President Theodore Roosevelt, A.B. 1880, in town to see his son, Theodore Jr. ’09, inducted into the Porcellian Club, addresses 2,000 students and alumni at the Harvard Union. “Harvard must do more than produce students,” he tells them. “The college man, the man of intellect and training, should take the lead in every fight for civic and social righteousness.”
Acknowledging the geographical dispersion of Harvard men, the Board of Overseers and the Corporation agree that henceforth Overseers and Alumni Association directors will be elected by postal ballot rather than by vote of those alumni present on Commencement day.
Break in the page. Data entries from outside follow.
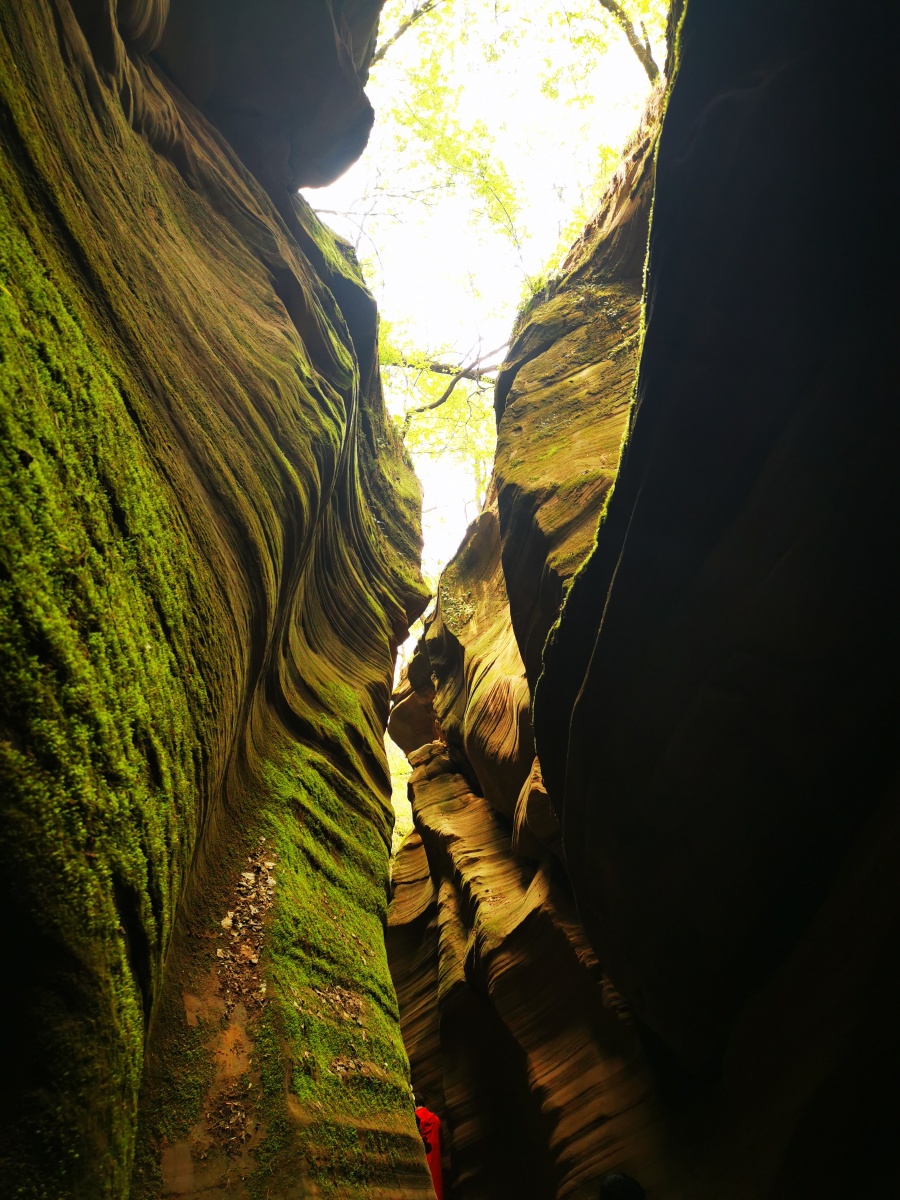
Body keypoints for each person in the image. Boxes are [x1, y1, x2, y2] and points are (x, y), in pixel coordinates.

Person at [414, 1098, 444, 1200]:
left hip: (421, 1164)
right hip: (435, 1162)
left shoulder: (414, 1119)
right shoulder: (436, 1120)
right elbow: (442, 1144)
After conducting the physical examinations of the freshman class, Dr. Alfred Worcester, Henry K. Oliver Professor of Hygiene, reports that “smoking is a habit with 294 freshmen, 11 are color blind, 91 cannot swim, 297 wear glasses, 77 have lost their appendixes, 21 their adenoids, and 32 have never been vaccinated.”
At a Harvard Club of Boston colloquium titled “What is the Sub-Freshman Thinking About?” the principal of Phillips Exeter Academy reports that many high-school seniors and college freshman alike answer, “with surprising frankness, ‘Why…most of us are not thinking at all.’”
Dean of the Divinity School Willard L. Sperry reports that attendance at Memorial Church’s morning prayers has dropped drastically with the recent move of undergraduates to the Houses. Bulletin editors note, “It was just fifty years ago that Harvard abandoned the rule requiring attendance at morning prayers. Probably very few of those who objected to the change would go back to the old order even if they could.”
As of January 12, the Faculty extends upperclassmen’s Saturday night curfew to midnight and the freshmen’s curfew to 8 p.m.
After 104 years, The Harvard Crimson elects Gay W. Seidman ’78 as its first woman president.